**** RECORDS SUPPLIED ****

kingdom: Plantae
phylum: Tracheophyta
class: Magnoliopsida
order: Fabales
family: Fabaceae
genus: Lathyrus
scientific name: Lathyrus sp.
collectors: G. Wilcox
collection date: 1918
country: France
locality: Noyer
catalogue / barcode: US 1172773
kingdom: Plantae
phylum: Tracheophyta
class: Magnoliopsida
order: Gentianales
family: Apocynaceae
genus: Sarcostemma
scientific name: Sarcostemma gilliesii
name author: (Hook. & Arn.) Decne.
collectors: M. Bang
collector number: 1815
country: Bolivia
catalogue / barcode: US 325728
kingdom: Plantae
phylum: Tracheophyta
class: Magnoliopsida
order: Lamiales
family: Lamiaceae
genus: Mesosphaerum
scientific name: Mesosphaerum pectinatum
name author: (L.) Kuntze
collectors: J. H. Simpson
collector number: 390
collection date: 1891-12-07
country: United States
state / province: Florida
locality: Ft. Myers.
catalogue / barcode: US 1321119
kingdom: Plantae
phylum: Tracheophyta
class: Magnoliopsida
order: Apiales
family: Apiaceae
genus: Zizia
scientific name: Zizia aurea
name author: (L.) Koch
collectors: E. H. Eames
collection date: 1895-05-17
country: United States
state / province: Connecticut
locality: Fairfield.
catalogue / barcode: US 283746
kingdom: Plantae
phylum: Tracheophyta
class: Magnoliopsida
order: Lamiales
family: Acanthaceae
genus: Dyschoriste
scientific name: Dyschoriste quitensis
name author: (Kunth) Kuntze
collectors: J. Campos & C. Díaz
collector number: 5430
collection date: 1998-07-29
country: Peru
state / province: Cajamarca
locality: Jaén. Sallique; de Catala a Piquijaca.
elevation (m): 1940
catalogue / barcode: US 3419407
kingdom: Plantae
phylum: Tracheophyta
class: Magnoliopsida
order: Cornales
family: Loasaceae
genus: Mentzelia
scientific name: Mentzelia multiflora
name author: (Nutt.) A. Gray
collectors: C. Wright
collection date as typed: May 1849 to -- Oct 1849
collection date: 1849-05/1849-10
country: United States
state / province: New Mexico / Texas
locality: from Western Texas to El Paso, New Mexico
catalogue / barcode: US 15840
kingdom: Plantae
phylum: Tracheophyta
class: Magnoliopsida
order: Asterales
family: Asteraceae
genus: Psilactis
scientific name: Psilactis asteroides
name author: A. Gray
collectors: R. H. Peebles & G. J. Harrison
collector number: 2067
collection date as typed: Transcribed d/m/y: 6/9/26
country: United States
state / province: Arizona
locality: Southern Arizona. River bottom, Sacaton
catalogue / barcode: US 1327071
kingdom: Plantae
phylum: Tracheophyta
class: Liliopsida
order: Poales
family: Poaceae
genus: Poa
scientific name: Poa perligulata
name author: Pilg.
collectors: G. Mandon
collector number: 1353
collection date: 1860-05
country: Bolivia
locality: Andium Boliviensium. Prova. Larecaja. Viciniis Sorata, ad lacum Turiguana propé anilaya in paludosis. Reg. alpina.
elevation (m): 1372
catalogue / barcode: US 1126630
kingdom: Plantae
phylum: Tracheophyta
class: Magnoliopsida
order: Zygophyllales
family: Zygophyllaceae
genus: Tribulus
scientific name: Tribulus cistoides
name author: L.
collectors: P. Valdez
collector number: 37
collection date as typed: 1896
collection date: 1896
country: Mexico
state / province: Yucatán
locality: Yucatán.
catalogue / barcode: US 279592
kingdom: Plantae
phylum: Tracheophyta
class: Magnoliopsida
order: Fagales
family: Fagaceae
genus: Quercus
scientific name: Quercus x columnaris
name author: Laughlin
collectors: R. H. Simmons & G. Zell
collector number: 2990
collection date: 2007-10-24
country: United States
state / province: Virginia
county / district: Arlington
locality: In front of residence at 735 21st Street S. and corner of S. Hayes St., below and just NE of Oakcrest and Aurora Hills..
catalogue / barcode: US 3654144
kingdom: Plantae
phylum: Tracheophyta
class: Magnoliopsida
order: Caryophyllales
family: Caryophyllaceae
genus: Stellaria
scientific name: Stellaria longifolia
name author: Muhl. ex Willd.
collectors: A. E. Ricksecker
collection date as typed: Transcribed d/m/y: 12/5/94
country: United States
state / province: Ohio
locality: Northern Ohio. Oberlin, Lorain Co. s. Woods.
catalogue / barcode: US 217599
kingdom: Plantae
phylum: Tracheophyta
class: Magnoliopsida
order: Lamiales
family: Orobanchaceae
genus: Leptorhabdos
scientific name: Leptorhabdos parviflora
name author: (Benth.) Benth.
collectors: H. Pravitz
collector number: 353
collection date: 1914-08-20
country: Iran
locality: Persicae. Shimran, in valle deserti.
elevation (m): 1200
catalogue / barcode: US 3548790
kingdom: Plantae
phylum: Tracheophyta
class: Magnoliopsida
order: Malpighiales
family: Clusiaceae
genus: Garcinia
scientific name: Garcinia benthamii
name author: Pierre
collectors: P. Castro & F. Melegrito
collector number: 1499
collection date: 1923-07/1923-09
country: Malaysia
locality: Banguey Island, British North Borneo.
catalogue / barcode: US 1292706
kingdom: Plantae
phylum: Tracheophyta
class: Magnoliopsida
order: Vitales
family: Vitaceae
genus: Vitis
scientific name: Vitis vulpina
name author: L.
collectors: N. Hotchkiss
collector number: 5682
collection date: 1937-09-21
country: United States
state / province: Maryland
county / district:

****

> **GOAL**
Update the items by rewriting every line with "catalogue / barcode" changed to "catalog number". Leave everything else as it is.

> **TASK OUTPUT**
kingdom: Plantae
phylum: Tracheophyta
class: Magnoliopsida
order: Fabales
family: Fabaceae
genus: Lathyrus
scientific name: Lathyrus sp.
collectors: G. Wilcox
collection date: 1918
country: France
locality: Noyer
catalog number: US 1172773
kingdom: Plantae
phylum: Tracheophyta
class: Magnoliopsida
order: Gentianales
family: Apocynaceae
genus: Sarcostemma
scientific name: Sarcostemma gilliesii
name author: (Hook. & Arn.) Decne.
collectors: M. Bang
collector number: 1815
country: Bolivia
catalog number: US 325728
kingdom: Plantae
phylum: Tracheophyta
class: Magnoliopsida
order: Lamiales
family: Lamiaceae
genus: Mesosphaerum
scientific name: Mesosphaerum pectinatum
name author: (L.) Kuntze
collectors: J. H. Simpson
collector number: 390
collection date: 1891-12-07
country: United States
state / province: Florida
locality: Ft. Myers.
catalog number: US 1321119
kingdom: Plantae
phylum: Tracheophyta
class: Magnoliopsida
order: Apiales
family: Apiaceae
genus: Zizia
scientific name: Zizia aurea
name author: (L.) Koch
collectors: E. H. Eames
collection date: 1895-05-17
country: United States
state / province: Connecticut
locality: Fairfield.
catalog number: US 283746
kingdom: Plantae
phylum: Tracheophyta
class: Magnoliopsida
order: Lamiales
family: Acanthaceae
genus: Dyschoriste
scientific name: Dyschoriste quitensis
name author: (Kunth) Kuntze
collectors: J. Campos & C. Díaz
collector number: 5430
collection date: 1998-07-29
country: Peru
state / province: Cajamarca
locality: Jaén. Sallique; de Catala a Piquijaca.
elevation (m): 1940
catalog number: US 3419407
kingdom: Plantae
phylum: Tracheophyta
class: Magnoliopsida
order: Cornales
family: Loasaceae
genus: Mentzelia
scientific name: Mentzelia multiflora
name author: (Nutt.) A. Gray
collectors: C. Wright
collection date as typed: May 1849 to -- Oct 1849
collection date: 1849-05/1849-10
country: United States
state / province: New Mexico / Texas
locality: from Western Texas to El Paso, New Mexico
catalog number: US 15840
kingdom: Plantae
phylum: Tracheophyta
class: Magnoliopsida
order: Asterales
family: Asteraceae
genus: Psilactis
scientific name: Psilactis asteroides
name author: A. Gray
collectors: R. H. Peebles & G. J. Harrison
collector number: 2067
collection date as typed: Transcribed d/m/y: 6/9/26
country: United States
state / province: Arizona
locality: Southern Arizona. River bottom, Sacaton
catalog number: US 1327071
kingdom: Plantae
phylum: Tracheophyta
class: Liliopsida
order: Poales
family: Poaceae
genus: Poa
scientific name: Poa perligulata
name author: Pilg.
collectors: G. Mandon
collector number: 1353
collection date: 1860-05
country: Bolivia
locality: Andium Boliviensium. Prova. Larecaja. Viciniis Sorata, ad lacum Turiguana propé anilaya in paludosis. Reg. alpina.
elevation (m): 1372
catalog number: US 1126630
kingdom: Plantae
phylum: Tracheophyta
class: Magnoliopsida
order: Zygophyllales
family: Zygophyllaceae
genus: Tribulus
scientific name: Tribulus cistoides
name author: L.
collectors: P. Valdez
collector number: 37
collection date as typed: 1896
collection date: 1896
country: Mexico
state / province: Yucatán
locality: Yucatán.
catalog number: US 279592
kingdom: Plantae
phylum: Tracheophyta
class: Magnoliopsida
order: Fagales
family: Fagaceae
genus: Quercus
scientific name: Quercus x columnaris
name author: Laughlin
collectors: R. H. Simmons & G. Zell
collector number: 2990
collection date: 2007-10-24
country: United States
state / province: Virginia
county / district: Arlington
locality: In front of residence at 735 21st Street S. and corner of S. Hayes St., below and just NE of Oakcrest and Aurora Hills..
catalog number: US 3654144
kingdom: Plantae
phylum: Tracheophyta
class: Magnoliopsida
order: Caryophyllales
family: Caryophyllaceae
genus: Stellaria
scientific name: Stellaria longifolia
name author: Muhl. ex Willd.
collectors: A. E. Ricksecker
collection date as typed: Transcribed d/m/y: 12/5/94
country: United States
state / province: Ohio
locality: Northern Ohio. Oberlin, Lorain Co. s. Woods.
catalog number: US 217599
kingdom: Plantae
phylum: Tracheophyta
class: Magnoliopsida
order: Lamiales
family: Orobanchaceae
genus: Leptorhabdos
scientific name: Leptorhabdos parviflora
name author: (Benth.) Benth.
collectors: H. Pravitz
collector number: 353
collection date: 1914-08-20
country: Iran
locality: Persicae. Shimran, in valle deserti.
elevation (m): 1200
catalog number: US 3548790
kingdom: Plantae
phylum: Tracheophyta
class: Magnoliopsida
order: Malpighiales
family: Clusiaceae
genus: Garcinia
scientific name: Garcinia benthamii
name author: Pierre
collectors: P. Castro & F. Melegrito
collector number: 1499
collection date: 1923-07/1923-09
country: Malaysia
locality: Banguey Island, British North Borneo.
catalog number: US 1292706
kingdom: Plantae
phylum: Tracheophyta
class: Magnoliopsida
order: Vitales
family: Vitaceae
genus: Vitis
scientific name: Vitis vulpina
name author: L.
collectors: N. Hotchkiss
collector number: 5682
collection date: 1937-09-21
country: United States
state / province: Maryland
county / district:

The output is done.